Eu não sei se está paralisada, mas eu acho que os esforços estão descoordenados. Existem pessoas super preparadas no governo, com direcionamento, com o mindset correto, querendo resolver o problema, entendendo a gravidade e o potencial que se tem ao resolver essas questões. Mas vemos essas pessoas, super bem intencionadas, travadas pela forma como a máquina opera, pela vontade política, pela burocracia. Falta um projeto para o País, falta um business plan para o agro. Uma nota de gestão.

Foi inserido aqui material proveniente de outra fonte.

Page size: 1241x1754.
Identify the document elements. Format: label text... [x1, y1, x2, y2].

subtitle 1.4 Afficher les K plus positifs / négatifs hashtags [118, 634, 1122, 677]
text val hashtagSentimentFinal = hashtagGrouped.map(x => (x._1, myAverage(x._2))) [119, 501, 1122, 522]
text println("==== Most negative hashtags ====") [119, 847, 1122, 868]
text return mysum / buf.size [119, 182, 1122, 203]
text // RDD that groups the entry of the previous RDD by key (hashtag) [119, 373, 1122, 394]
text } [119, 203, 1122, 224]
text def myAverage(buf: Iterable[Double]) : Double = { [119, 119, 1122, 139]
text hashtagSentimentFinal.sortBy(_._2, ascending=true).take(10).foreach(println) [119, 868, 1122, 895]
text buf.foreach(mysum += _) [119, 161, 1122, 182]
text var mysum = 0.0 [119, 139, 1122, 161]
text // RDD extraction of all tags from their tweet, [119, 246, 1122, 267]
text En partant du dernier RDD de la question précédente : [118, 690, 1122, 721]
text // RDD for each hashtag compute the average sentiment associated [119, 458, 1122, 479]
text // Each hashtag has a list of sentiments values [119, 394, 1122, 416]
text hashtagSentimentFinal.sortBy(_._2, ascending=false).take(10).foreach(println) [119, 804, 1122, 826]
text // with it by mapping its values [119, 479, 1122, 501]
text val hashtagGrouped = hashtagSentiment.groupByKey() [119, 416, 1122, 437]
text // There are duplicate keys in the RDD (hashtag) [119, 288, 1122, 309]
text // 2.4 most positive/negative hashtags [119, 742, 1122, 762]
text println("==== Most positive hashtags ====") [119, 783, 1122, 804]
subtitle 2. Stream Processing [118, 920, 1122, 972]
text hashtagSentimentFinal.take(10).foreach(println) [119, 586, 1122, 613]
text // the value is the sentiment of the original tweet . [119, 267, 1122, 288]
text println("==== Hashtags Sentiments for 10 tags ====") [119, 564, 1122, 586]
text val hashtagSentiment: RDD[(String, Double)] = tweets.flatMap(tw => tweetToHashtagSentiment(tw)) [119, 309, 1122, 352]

O que precisa estar nesse business plan?

Eu coloco tudo nesse business plan. Como país, temos que olhar para o agro como um todo. Tem tudo isso que é necessário para destravar esse potencial do agro exportador, do produtor de biocombustíveis e etc, mas tem também uma outra parte do agro que a gente precisa olhar: que é ter gente morrendo de fome no país do agro. Também tem esse outro lado para ser olhado. E ele precisa ser olhado pelo sistema financeiro, pela pesquisa, pela academia, todo mundo. O espectro é muito grande e o governo tem que olhar para tudo isso. Não dá para criar soluções que resolvam esse problema e larguem o outro à deriva. Eu acho muito difícil ter uma atuação eficiente e eficaz sem um planejamento, sem um plano estratégico para o agro brasileiro de longo prazo, apartidário, não ideológico, mas orientado para o futuro do País. E hoje estamos presos. Temos esforços fantásticos de todos os setores, mas está tudo descoordenado porque não temos um plano macro, um plano único.